WHAT IS BEING ASKED: Reproduce a section of the journal entries word for word. Begin with the words "After that, I" and stop after "garden and mind.".

SELECTED EXTRACT:
**********

After that, I am considering going shopping for an outside table so that we can eat in the yard this summer. I'm longing for a deck, but who knows when T will get a chance to make that happen? In the meantime, the backyard is getting ever more pleasant, and I want to enjoy it in the evenings too.

There's lots of weeding to be done, especially in the Hill Country, as the spring ephemerals fade away. There's lots of everything to be done . . . inside and out, desk and house, garden and mind. 


Tuesday, May 23, 2023

Tuesday, Tuesday, here you are again. But you're supposed to be a sunny one, and tonight T and I will stroll out to our first minor-league game of the season, and I hope we won't be cold.

I've been pondering a few things lately. Rejection, obviously . . . that sharpened thorn, always honed to stab us, just as we think we can't bear one more no: But also the accidental slide into confidence, when suddenly we realize that we're doing the work we're meant to do, and doing it well. It is difficult to undergo both of these sensations simultaneously. It is always easier to default to I guess my work stinks. Because how can a writer square a career's worth of rejection with the inner knowledge that both the work and the act of doing it are immensely valuable . . . maybe not to the world at large, but in some other, less easily defined way?

As far as public acknowledgment goes, I've been luckier than some and unluckier than others. Judges and readers are subjective: there is no other way to be, in the literary world. Writing isn't a race with a finish line. Of course there's apprentice work, unready work, and a good editor or judge can weed that out. But when that good judge ends up with five excellently made books and one prize, then the choice inevitably devolves to personal inclination.

I think a lot about these issues, not just in terms of my own work but also as regards the work I edit. I frequently deal with manuscripts that have won prizes but then come to me to be "fixed up" before publication. Sometimes that means catching a few typos and asking the author a couple of questions. Sometimes, however, it means serious rewriting . . . which is to say: the book that won the prize was not tagged because of its fine prose or prosody but because judges identified a strength that trumped fine prose or prosody. For those of us who focus deeply on language, this may feel like a painful irony: a creative writing prize given to a book with subpar creative writing . . . how is this a tolerable outcome? But what if the book tells a story that needs to be told? What if the judge has never seen anyone try to tell that story before? Things get complicated, up there in the judge's booth.

I've just finished teaching a manuscript class--a class where I always have to end by telling the participants that I cannot guarantee they'll ever be published. All I can do is offer them a set of entry points into their own creative engagement with the process of collecting poems. It's frustrating for them; it's frustrating for all of us; it will always be frustrating. The eminent poets I know personally still fume and sigh and second-guess themselves, still feel left out and overlooked, still wonder if it's all been a waste.

Easy to say them: Of course it hasn't been a waste. Harder to say the same to myself. But just as necessary.

Monday, May 22, 2023

Monday morning again; and I am relieved to say that finally, after what feels like weeks, I slept through the entire night, 9 to 5: no pacing in the small hours, no snapping wide-awake at 3:45; no tossing and sighing amid the sheets . . . just a long unbroken sleep, and a hazy dream involving my aunt Connie and a lint roller.

**********

INPUT DATA:
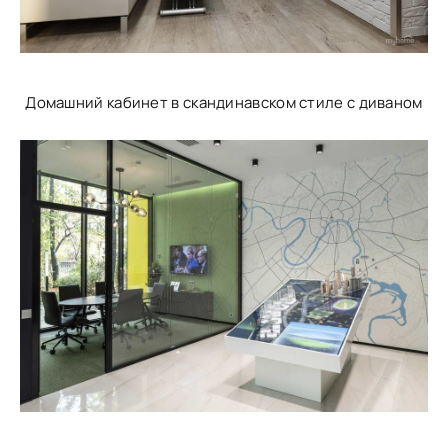
Домашний кабинет в скандинавском стиле с диваном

**********

SOLVED PROBLEM:
After that, I am considering going shopping for an outside table so that we can eat in the yard this summer. I'm longing for a deck, but who knows when T will get a chance to make that happen? In the meantime, the backyard is getting ever more pleasant, and I want to enjoy it in the evenings too.

There's lots of weeding to be done, especially in the Hill Country, as the spring ephemerals fade away. There's lots of everything to be done . . . inside and out, desk and house, garden and mind.